ラインをくれたお母さんとやり取りし、今度の土曜日の16時、小学校の体育館に行ってみよう、そんな話になった。

「本当に行くの?」 
決まるまでに何度も聞いてしまった。
バスケやりたいなんて、信じられなかったからだ。

その話が決まってから数日、お友達はウキウキだったようで、長女は「〇〇ちゃん、今日もバスケの話していたよ~」と、ちょっとめんどくさそうに、でもまんざらでもない気持ちもありそうな、そんな表情で報告してくれた。



いざ、見学の日。
動ける服装って何、体操服でいいの? とりあえず、体操服かな・・・
親もわからない、こっちだってドキドキだ。

入口に到着すると、すでに到着しているお友達の姿があった。はしゃぐお友達。嫌そうな顔してかたまる長女。

あぁ、そんな感じね~
やっぱり断れなくて、めんどくさくなって「入るかも」って言ったんだ。
ただ、やってみないとわからない。とりあえず、体育館へ入る。
3年生から6年生が整列して挨拶してくれる。

そうそう、これこれ。
挨拶、礼儀できる子になってほしいよね~

何でもやってみる活発な子になってほしい
何でも好き嫌いせずに試してみる子になってほしい
何でも希望をもってできるようになると思える子になってほしい

そんな願いは虚しく、ボールにすら触らずに座り込んでしまった長女。
もう、マスクの下の表情は怖い。
練習を見てみるということすらできてない。
視線を落として爪を触り始めた・・・
もうだめだ、早々に切り上げよう。

残念な気持ちを認めつつも、気を付けたことがある。

「ほら、〇〇ちゃんやってるよ~」 
「やってみなよ~」
とは、言わないってこと。
言いがちだ、かなり言いがちなんだけれども、ぐっと我慢できた。

お友達のお母さんにも、
「うちの子、人見知りでダメなんです~」
とか、以前なら言っちゃってたかもしれないけれど、ただただうちの子とは比べずにお友達の強みをみるようにした。

と同時に、うちの子の強みも同じくらい見るようにした。

「約束守ろうとしたんだよね」

正義感が強く真面目でしっかり者の長女の強みだ。
約束を守る、誠実さ。

体育館に来る目的が、お友達とは違っただけなのだ。
長女にとっては、バスケットボールに触ることは二の次で、約束を守ることが最重要だったんだ。

そして、それを隣にいたお友達のお母さんにも伝えた。

「約束を守ってくれてありがとう」

お友達のお母さんが頭の高さを合わせていってくれた。そのとき、長女の仏頂面がちょっと崩れたのを感じた。
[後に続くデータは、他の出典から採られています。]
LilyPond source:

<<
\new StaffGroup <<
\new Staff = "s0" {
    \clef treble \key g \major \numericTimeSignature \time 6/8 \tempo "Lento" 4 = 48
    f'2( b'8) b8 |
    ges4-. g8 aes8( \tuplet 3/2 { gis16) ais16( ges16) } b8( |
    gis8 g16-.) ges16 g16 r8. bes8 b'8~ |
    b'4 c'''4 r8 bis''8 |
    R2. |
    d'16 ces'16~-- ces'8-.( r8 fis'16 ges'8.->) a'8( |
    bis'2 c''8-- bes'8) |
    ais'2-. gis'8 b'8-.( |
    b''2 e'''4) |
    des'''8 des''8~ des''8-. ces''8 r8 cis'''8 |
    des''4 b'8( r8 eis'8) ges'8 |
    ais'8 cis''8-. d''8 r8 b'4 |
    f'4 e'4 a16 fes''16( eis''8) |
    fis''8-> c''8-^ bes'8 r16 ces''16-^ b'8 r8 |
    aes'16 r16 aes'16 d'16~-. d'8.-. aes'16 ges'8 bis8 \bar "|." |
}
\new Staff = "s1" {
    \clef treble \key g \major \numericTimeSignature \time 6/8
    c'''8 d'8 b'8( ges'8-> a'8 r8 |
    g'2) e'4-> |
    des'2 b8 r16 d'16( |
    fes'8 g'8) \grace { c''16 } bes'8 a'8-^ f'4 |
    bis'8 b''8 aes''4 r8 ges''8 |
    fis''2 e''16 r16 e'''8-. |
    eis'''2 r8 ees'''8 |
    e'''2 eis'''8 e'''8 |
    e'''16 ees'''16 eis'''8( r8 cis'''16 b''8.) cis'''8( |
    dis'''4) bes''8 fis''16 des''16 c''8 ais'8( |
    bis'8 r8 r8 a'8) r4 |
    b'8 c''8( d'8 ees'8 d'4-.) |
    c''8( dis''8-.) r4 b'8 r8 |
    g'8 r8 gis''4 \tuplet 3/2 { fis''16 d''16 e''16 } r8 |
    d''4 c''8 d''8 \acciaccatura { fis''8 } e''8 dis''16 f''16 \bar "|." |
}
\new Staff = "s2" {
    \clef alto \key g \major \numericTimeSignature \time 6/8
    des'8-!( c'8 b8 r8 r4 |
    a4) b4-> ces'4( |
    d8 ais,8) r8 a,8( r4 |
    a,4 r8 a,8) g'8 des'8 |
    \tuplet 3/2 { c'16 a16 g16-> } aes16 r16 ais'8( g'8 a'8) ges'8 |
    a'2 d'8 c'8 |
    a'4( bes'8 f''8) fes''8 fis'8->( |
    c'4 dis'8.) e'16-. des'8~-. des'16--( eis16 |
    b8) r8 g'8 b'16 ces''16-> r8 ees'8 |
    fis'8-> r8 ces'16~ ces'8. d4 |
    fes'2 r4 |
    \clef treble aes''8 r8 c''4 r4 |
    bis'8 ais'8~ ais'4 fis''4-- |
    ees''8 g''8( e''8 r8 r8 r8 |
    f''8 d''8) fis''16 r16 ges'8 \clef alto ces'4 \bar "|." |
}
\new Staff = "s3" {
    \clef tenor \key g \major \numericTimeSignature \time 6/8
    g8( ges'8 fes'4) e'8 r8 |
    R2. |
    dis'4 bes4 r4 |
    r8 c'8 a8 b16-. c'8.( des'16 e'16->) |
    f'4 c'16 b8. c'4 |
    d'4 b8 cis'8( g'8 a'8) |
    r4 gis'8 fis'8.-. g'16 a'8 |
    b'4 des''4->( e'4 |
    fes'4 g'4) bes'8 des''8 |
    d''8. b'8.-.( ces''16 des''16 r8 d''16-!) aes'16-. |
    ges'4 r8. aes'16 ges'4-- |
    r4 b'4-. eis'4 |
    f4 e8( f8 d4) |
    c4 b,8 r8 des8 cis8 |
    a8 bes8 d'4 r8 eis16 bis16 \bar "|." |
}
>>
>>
少しウルっと来たのかもしれない。わかってもらえた、安心感をあの表情はすべてを表していた。
「ごめんね」じゃなくて「ありがとう」と言ってくれたのが、私には本当にうれしかった。


車に戻ると安心したのか、いつもの長女に戻っていた。

どうやら、バスケットボールが体育館に響く音が、たくさんのボールが飛び交う空間が、想像以上に怖かったらしい。

そうだよね、長女にとっての刺激は大きい。

でもさ、経験してみたからこそ、初めて分かったことだよね。
漫画でもテレビでも、感じることはできない。
あのボールの振動が心臓にまで響く感じは、生きているからこその体験そのもの。

バスケットボールとのご縁は今のところ無さそうだけど、なにか大切な一面を経験させてもらった、土曜日の夕方の出来事だった。